Tarihsel süreç içinde yüzlerce kabiliyetli lider ve yönetici yetiştiren Türk milleti acaba bu insanların emsal teşkil eden davranışlarını örnek alırken, “sui misal emsal olmaz” diyerek, kötü ve başarısız yöneticileri de akıllarının bir köşesinde tutmuş mudur? Şahsi tespitim bu konuya gerekli önemin verilmediği yönündedir.
Meslek yaşamımın ilk senelerinde astlarımıza talimatları ve doğruları öğretirsek, herkesin doğru davranacağını düşünürdüm. Tamamen toy bir düşüncenin mahsulü olan bu görüşüm, insanlık tarihi kadar eski olan mesleklerin başında gelen yöneticiliğin, bir binanın duvarlarına üst üste konan tuğlalar gibi yüzyılların birikimini istifleyerek sosyal bilimlerin içinde gelişen kapsamlı bir alan olduğunu anladığım gün değişti.
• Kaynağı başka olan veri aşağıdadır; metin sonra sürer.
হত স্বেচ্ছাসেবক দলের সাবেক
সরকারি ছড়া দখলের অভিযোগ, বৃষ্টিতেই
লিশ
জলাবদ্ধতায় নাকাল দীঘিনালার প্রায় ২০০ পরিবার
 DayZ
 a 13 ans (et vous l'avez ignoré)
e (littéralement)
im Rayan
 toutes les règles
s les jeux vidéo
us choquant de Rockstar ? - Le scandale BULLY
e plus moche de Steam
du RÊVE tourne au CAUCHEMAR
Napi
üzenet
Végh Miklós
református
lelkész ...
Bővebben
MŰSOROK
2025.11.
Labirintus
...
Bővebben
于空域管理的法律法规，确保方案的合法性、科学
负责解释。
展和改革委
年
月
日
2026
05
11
Eski dilde “idareci” anlamına gelen “yönetici” kavramı günümüz dünyasının karmaşık sorunlarını çözmek için gerekli ihtiyaçları tam manasıyla karşılayamamaktadır. Gelişen bilim ve teknoloji ile birlikte hızlanan iş hayatının çoklu girdilerini süratle analiz edip en doğru çözümü ortaya koyabilme kabiliyeti, artık başarılı yöneticilerde aranan en önemli özellik olmuştur.
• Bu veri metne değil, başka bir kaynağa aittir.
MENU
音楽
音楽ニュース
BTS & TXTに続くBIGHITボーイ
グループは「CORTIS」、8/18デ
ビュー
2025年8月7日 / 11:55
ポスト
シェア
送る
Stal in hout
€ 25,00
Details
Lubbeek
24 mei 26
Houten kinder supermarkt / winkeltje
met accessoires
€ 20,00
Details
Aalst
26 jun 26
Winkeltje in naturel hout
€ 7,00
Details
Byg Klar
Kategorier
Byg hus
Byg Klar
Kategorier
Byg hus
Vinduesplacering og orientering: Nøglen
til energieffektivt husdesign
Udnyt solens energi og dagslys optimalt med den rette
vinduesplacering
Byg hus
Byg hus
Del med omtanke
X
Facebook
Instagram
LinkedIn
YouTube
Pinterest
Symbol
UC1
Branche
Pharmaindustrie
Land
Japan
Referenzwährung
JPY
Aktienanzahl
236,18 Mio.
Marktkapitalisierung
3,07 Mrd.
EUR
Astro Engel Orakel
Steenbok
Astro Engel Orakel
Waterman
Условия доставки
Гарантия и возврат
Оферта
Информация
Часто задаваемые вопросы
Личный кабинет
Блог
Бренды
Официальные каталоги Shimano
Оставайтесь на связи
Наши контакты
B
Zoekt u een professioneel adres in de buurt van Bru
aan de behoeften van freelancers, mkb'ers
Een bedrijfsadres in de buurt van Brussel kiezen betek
Yüzyıl önce yaşayan bir insanın ömrü boyunca edindiği bilgiye ve daha fazlasına, günümüz dünyasının akıllı cihazlarıyla birkaç saniye içinde erişim sağlayabildiğimiz bir dünyaya evrildik.
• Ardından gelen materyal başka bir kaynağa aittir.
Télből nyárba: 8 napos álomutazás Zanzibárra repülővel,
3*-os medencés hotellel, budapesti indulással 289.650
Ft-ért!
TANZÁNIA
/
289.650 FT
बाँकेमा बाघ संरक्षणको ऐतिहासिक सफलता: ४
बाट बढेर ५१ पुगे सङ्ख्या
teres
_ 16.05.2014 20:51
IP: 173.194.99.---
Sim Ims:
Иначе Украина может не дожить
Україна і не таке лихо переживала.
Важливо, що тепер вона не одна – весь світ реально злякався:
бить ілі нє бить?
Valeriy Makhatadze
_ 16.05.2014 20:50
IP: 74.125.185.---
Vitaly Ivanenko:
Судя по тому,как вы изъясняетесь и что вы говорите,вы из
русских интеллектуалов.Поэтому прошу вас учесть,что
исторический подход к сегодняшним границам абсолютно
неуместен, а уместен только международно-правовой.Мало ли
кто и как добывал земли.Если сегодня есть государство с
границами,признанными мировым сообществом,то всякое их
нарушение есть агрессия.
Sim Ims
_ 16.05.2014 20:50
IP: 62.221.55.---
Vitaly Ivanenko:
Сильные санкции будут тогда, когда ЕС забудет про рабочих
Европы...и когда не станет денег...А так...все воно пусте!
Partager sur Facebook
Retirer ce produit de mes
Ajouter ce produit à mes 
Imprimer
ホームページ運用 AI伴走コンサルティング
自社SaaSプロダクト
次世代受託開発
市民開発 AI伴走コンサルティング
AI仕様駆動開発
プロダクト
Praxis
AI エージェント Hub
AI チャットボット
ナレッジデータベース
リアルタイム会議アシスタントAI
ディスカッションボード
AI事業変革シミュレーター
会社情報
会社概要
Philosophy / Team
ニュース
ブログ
Bilgi girdisinin fazlalığı yöneticinin analiz sürecini uzatmamalıdır. Bu nedenle yönetim sürecinin adımlarının doğru atılabilmesi için, öncelikle temelleri sağlam atılmalıdır. Yönetici ana kavramlara ve esaslara uygun hareket etmelidir. Etrafımda birçok iş alanında, farklı fonksiyon alanlarında çalışan yöneticilerin çok basit esaslarda hatalar yaptığını gözlemledim. Bu nedenle “Yöneticilere Tavsiyeler” kitabında okuyucuya ana esasları anlatmaya çalıştım.